Now, the first stock jumps up in price at 12:02, then quickly comes back down 10 seconds later. That's an important data point. When binning occurs for that stock, the high value at 12:02 is a representative data point for that bin.
However, for the second stock, 12:02 isn't a high or a low in the bin that includes that time. Maybe the high and low for the bin that includes 12:02 occur three minutes later. In that situation, when the line chart is created and you hover over 12:02, you see a value in the tooltip for the first stock. This value exists because the first stock jumps at 12:02 and the algorithm selects that value as the bin's high data point. However, you don't see any value in the tooltip at 12:02 for the second stock. The second stock didn't have a high or a low for the bin that included 12:02. Therefore, there's no data to show for the second stock at 12:02, and thus, no tooltip data is displayed.

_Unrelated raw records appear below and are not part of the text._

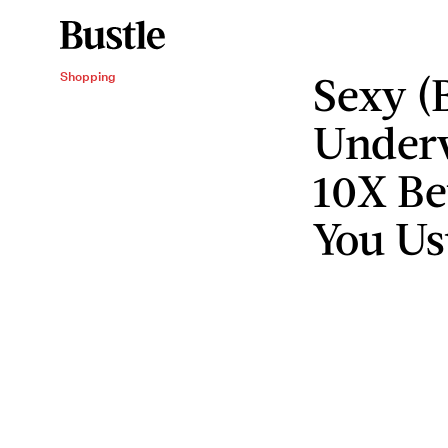
Sexy (
Shopping
Underw
10X Be
You Us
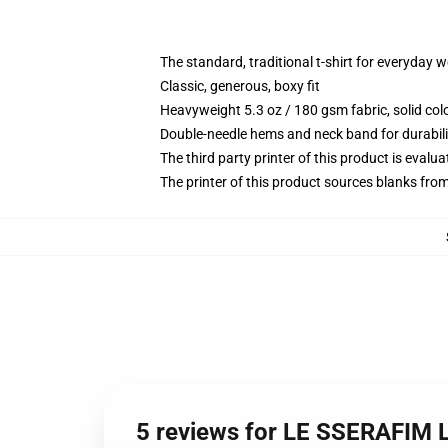
The standard, traditional t-shirt for everyday 
Classic, generous, boxy fit
Heavyweight 5.3 oz / 180 gsm fabric, solid co
Double-needle hems and neck band for durabili
The third party printer of this product is eval
The printer of this product sources blanks fro
5 reviews for LE SSERAFIM 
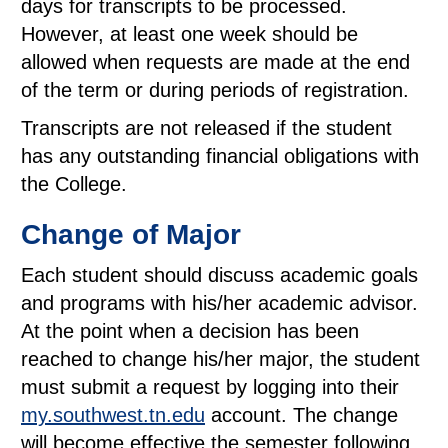
days for transcripts to be processed.
However, at least one week should be
allowed when requests are made at the end
of the term or during periods of registration.
Transcripts are not released if the student
has any outstanding financial obligations with
the College.
Change of Major
Each student should discuss academic goals
and programs with his/her academic advisor.
At the point when a decision has been
reached to change his/her major, the student
must submit a request by logging into their
my.southwest.tn.edu
account. The change
will become effective the semester following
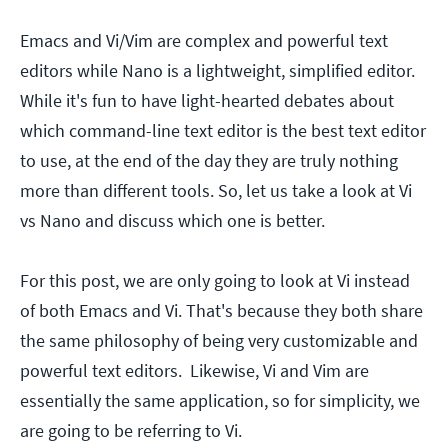
Emacs and Vi/Vim are complex and powerful text
editors while Nano is a lightweight, simplified editor.
While it's fun to have light-hearted debates about
which command-line text editor is the best text editor
to use, at the end of the day they are truly nothing
more than different tools. So, let us take a look at Vi
vs Nano and discuss which one is better.
For this post, we are only going to look at Vi instead
of both Emacs and Vi. That's because they both share
the same philosophy of being very customizable and
powerful text editors. Likewise, Vi and Vim are
essentially the same application, so for simplicity, we
are going to be referring to Vi.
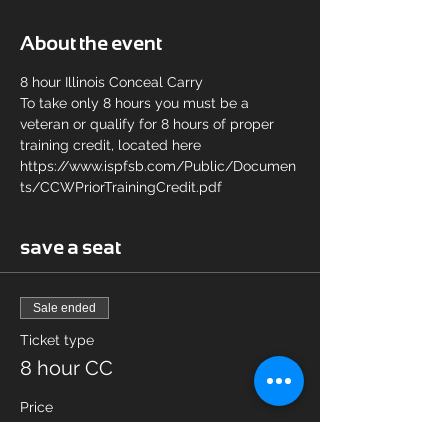
About the event
8 hour Illinois Conceal Carry 
To take only 8 hours you must be a 
veteran or qualify for 8 hours of proper 
training credit, located here 
https://www.ispfsb.com/Public/Documen
ts/CCWPriorTrainingCredit.pdf
save a seat
Sale ended
Ticket type
8 hour CC
Price
$65.00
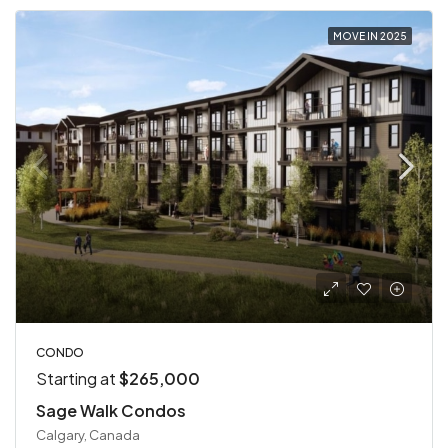
MOVE IN 2025
CONDO
Starting at
$265,000
Sage Walk Condos
Calgary, Canada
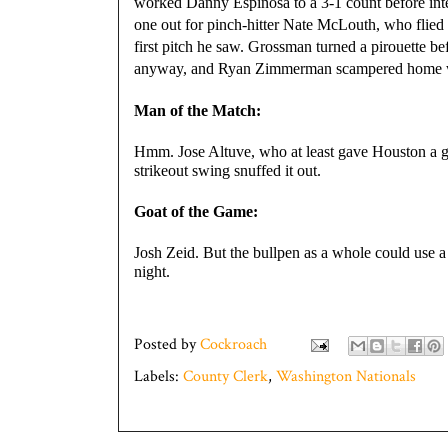
worked Danny Espinosa to a 3-1 count before inten
one out for pinch-hitter Nate McLouth, who flied 
first pitch he saw. Grossman turned a pirouette b
anyway, and Ryan Zimmerman scampered home wi
Man of the Match:
Hmm. Jose Altuve, who at least gave Houston a gl
strikeout swing snuffed it out.
Goat of the Game:
Josh Zeid. But the bullpen as a whole could use
night.
Posted by
Cockroach
Labels:
County Clerk
,
Washington Nationals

This situation happens frequently with tooltips. The high and low values for a specific bin probably don't match perfectly with the evenly scaled x-axis value points, so the tooltip doesn't display the value.
Turn on high-density line sampling
By default, the algorithm is On. To change this setting, go to the Formatting pane, in the General card, and along the bottom, you see the High-density sampling slider. Select the slider to switch On or Off.
Considerations and limitations
The algorithm for high-density line sampling is an important improvement to Power BI, but there are a few considerations you need to know when working with high-density values and data.
- Because of increased granularity and the binning process, Tooltips might only show a value if the representative data aligns with your cursor. For more information, see the Tooltips and high-density line sampling section in this article.
- When the size of an overall data source is too large, the algorithm eliminates series (legend elements) to accommodate the data import maximum constraint.
- In this situation, the algorithm orders legend series alphabetically. It starts down the list of legend elements in alphabetical order until the data import maximum is reached, and it doesn't import more series.
- When an underlying data set has more than 60 series, the maximum number of series, the algorithm orders the series alphabetically, and it eliminates series beyond the 60th alphabetically ordered series.
- If the values in the data aren't numeric or date/time types, Power BI doesn't use the algorithm and reverts to the previous, non-high-density sampling algorithm.
- The Show items with no data setting isn't supported by the algorithm.
- The algorithm isn't supported when using a live connection to a model hosted in SQL Server Analysis Services version 2016 or earlier. It's supported in models hosted in Power BI or Azure Analysis Services.